You obviously didn't watch the Frontline show "The Warning" (can be viewed online). Democrats were not off the hook in this show. In fact the ending leaves you with a sense of helplessness because the Obama Administration has kept Summers and Geithner on his treasury team. No legislation has been passed to regulate Wall Street. The financial lobby is the most powerful lobby in Washington.
During the recession of 3/2001-11/2001, the FOMC lowered the federal funds rate from 5% to 2% to do just that. While one can argue that they kept low rates in place far too long (helping pump up the housing bubble), the resulting low savings rates were accompanied by low auto and home loan rates that stimulated a lot of economic activity.
And as for trying to place blame for low savings rates on the Obama administration, the current recession began in December 2007 and the federal funds rate was lowered to the current 0-0.25% in December 2008, both of which occurred before Obama took office.
Obama administration kept Summers and Geithner and Ben Bernanke for a reason, TO BE ABLE TO BLAME THE BUSH ADMINISTRATION for his own blunders and incompetency.

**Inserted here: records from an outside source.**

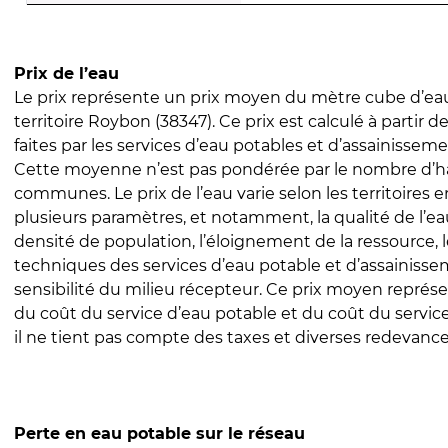
Prix de l’eau
Le prix représente un prix moyen du mètre cube d’eau
territoire Roybon (38347). Ce prix est calculé à partir d
faites par les services d’eau potables et d’assainissem
Cette moyenne n’est pas pondérée par le nombre d’h
communes. Le prix de l’eau varie selon les territoires 
plusieurs paramètres, et notamment, la qualité de l’eau
densité de population, l’éloignement de la ressource,
techniques des services d’eau potable et d’assainisse
sensibilité du milieu récepteur. Ce prix moyen repré
du coût du service d’eau potable et du coût du servic
il ne tient pas compte des taxes et diverses redevance
Perte en eau potable sur le réseau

PBS is left media loud mouth, get real.
If interest rates can stimulate economy alone, than we would have not fallen into recession again and again and again, in a clockwork pattern.
What low rates do is mask the real problem underneath the rotten economy. It is a make believe recovery for few years and then back to the old down economy.
Since low rates create false hope of cheap money, actually cost us more on long run. Dollar is trashed, our savings are not worth as much, commodities and energy cost more and so on.
It is obvious that low rates do not bring prosperity and real recovery of the economy.
If this economy can only function with low interest rates, cheap money, Government handouts and printed money, then we have a real economic problem.
If 2-5% interest rate can break the economy, we live in an unsustainable economic state, that sooner or later will collapse again.
Well said fellows.
But, since we have narrow minded Government, we think that they know better than we do, unfortunately, we are victims of such arrogance and know it all Congress.
They try to fix it after the fact and the fix is only temporary until the next downturn.
Since they contribute to poison the economy with their stimulus packages and easy money, the next bust and the next chain reaction of downturn will repeat itself in few years again.
Everyone is blaming anyone else but themselves, we seams to have reach the bottom of irresponsibility and accountability and can only be fixed by changing the mentality in Congress in 2010.
If I were the banks, I would not budge even 0.01 percent as long as I have a fool giving me their money at 1 - 2% rates.
Anyone who has given their money to a bank in exchange for 1 - 2% deserves a bleak future.
If everyone would stop doing that, you can almost guarantee that rates would go up overnight.
Stop DEPOSITING YOUR MONEY INTO THESE corrupt institutions.